── DATA
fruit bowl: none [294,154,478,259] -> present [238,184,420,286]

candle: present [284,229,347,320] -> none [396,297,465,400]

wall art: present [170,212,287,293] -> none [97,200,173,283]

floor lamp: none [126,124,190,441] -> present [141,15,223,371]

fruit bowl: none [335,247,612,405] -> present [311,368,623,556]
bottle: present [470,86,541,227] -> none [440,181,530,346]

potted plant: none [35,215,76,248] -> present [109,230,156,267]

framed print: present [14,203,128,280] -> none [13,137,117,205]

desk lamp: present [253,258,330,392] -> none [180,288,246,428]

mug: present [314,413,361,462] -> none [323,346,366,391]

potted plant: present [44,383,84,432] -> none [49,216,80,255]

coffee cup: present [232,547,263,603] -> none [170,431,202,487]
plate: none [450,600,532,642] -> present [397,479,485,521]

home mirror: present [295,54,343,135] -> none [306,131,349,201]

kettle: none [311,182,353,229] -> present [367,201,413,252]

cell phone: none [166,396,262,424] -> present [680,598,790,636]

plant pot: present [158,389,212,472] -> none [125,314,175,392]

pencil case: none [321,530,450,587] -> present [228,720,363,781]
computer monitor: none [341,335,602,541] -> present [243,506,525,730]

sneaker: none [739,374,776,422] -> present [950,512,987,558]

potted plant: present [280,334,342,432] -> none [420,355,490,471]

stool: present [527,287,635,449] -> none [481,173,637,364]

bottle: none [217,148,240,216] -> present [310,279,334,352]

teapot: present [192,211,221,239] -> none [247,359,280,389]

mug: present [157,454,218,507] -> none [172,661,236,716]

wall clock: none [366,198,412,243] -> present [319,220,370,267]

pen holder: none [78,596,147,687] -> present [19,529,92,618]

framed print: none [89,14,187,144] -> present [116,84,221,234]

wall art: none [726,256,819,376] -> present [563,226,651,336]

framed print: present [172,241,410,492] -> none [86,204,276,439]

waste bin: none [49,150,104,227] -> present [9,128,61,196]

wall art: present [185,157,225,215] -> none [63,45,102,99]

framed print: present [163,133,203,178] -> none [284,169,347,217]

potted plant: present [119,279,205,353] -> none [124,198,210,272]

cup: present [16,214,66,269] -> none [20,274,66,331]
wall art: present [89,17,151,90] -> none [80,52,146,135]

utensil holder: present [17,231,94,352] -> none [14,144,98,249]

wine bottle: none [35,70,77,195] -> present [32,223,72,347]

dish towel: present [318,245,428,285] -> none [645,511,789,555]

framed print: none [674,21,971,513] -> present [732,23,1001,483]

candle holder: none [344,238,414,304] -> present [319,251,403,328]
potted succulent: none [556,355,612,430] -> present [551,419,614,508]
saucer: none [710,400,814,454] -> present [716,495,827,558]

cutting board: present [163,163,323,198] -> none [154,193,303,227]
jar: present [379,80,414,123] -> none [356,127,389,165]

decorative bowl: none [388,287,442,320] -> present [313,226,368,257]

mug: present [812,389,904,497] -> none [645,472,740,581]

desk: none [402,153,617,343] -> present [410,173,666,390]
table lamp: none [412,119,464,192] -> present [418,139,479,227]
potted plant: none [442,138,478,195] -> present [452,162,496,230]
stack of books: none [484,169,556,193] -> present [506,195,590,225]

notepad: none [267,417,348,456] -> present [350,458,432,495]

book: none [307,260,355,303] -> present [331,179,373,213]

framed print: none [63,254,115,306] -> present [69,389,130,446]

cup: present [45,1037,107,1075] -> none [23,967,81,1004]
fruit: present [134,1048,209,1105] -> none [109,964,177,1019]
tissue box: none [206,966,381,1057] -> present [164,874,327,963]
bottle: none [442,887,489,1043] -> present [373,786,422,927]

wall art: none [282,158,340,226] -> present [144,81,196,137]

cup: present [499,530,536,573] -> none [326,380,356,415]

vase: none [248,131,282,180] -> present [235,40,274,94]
────
#### [TASK INSTRUCTIONS]
In full and verbatim, repeat the records given above.

#### [EXERCISE SOLUTION]
fruit bowl: none [294,154,478,259] -> present [238,184,420,286]

candle: present [284,229,347,320] -> none [396,297,465,400]

wall art: present [170,212,287,293] -> none [97,200,173,283]

floor lamp: none [126,124,190,441] -> present [141,15,223,371]

fruit bowl: none [335,247,612,405] -> present [311,368,623,556]
bottle: present [470,86,541,227] -> none [440,181,530,346]

potted plant: none [35,215,76,248] -> present [109,230,156,267]

framed print: present [14,203,128,280] -> none [13,137,117,205]

desk lamp: present [253,258,330,392] -> none [180,288,246,428]

mug: present [314,413,361,462] -> none [323,346,366,391]

potted plant: present [44,383,84,432] -> none [49,216,80,255]

coffee cup: present [232,547,263,603] -> none [170,431,202,487]
plate: none [450,600,532,642] -> present [397,479,485,521]

home mirror: present [295,54,343,135] -> none [306,131,349,201]

kettle: none [311,182,353,229] -> present [367,201,413,252]

cell phone: none [166,396,262,424] -> present [680,598,790,636]

plant pot: present [158,389,212,472] -> none [125,314,175,392]

pencil case: none [321,530,450,587] -> present [228,720,363,781]
computer monitor: none [341,335,602,541] -> present [243,506,525,730]

sneaker: none [739,374,776,422] -> present [950,512,987,558]

potted plant: present [280,334,342,432] -> none [420,355,490,471]

stool: present [527,287,635,449] -> none [481,173,637,364]

bottle: none [217,148,240,216] -> present [310,279,334,352]

teapot: present [192,211,221,239] -> none [247,359,280,389]

mug: present [157,454,218,507] -> none [172,661,236,716]

wall clock: none [366,198,412,243] -> present [319,220,370,267]

pen holder: none [78,596,147,687] -> present [19,529,92,618]

framed print: none [89,14,187,144] -> present [116,84,221,234]

wall art: none [726,256,819,376] -> present [563,226,651,336]

framed print: present [172,241,410,492] -> none [86,204,276,439]

waste bin: none [49,150,104,227] -> present [9,128,61,196]

wall art: present [185,157,225,215] -> none [63,45,102,99]

framed print: present [163,133,203,178] -> none [284,169,347,217]

potted plant: present [119,279,205,353] -> none [124,198,210,272]

cup: present [16,214,66,269] -> none [20,274,66,331]
wall art: present [89,17,151,90] -> none [80,52,146,135]

utensil holder: present [17,231,94,352] -> none [14,144,98,249]

wine bottle: none [35,70,77,195] -> present [32,223,72,347]

dish towel: present [318,245,428,285] -> none [645,511,789,555]

framed print: none [674,21,971,513] -> present [732,23,1001,483]

candle holder: none [344,238,414,304] -> present [319,251,403,328]
potted succulent: none [556,355,612,430] -> present [551,419,614,508]
saucer: none [710,400,814,454] -> present [716,495,827,558]

cutting board: present [163,163,323,198] -> none [154,193,303,227]
jar: present [379,80,414,123] -> none [356,127,389,165]

decorative bowl: none [388,287,442,320] -> present [313,226,368,257]

mug: present [812,389,904,497] -> none [645,472,740,581]

desk: none [402,153,617,343] -> present [410,173,666,390]
table lamp: none [412,119,464,192] -> present [418,139,479,227]
potted plant: none [442,138,478,195] -> present [452,162,496,230]
stack of books: none [484,169,556,193] -> present [506,195,590,225]

notepad: none [267,417,348,456] -> present [350,458,432,495]

book: none [307,260,355,303] -> present [331,179,373,213]

framed print: none [63,254,115,306] -> present [69,389,130,446]

cup: present [45,1037,107,1075] -> none [23,967,81,1004]
fruit: present [134,1048,209,1105] -> none [109,964,177,1019]
tissue box: none [206,966,381,1057] -> present [164,874,327,963]
bottle: none [442,887,489,1043] -> present [373,786,422,927]

wall art: none [282,158,340,226] -> present [144,81,196,137]

cup: present [499,530,536,573] -> none [326,380,356,415]

vase: none [248,131,282,180] -> present [235,40,274,94]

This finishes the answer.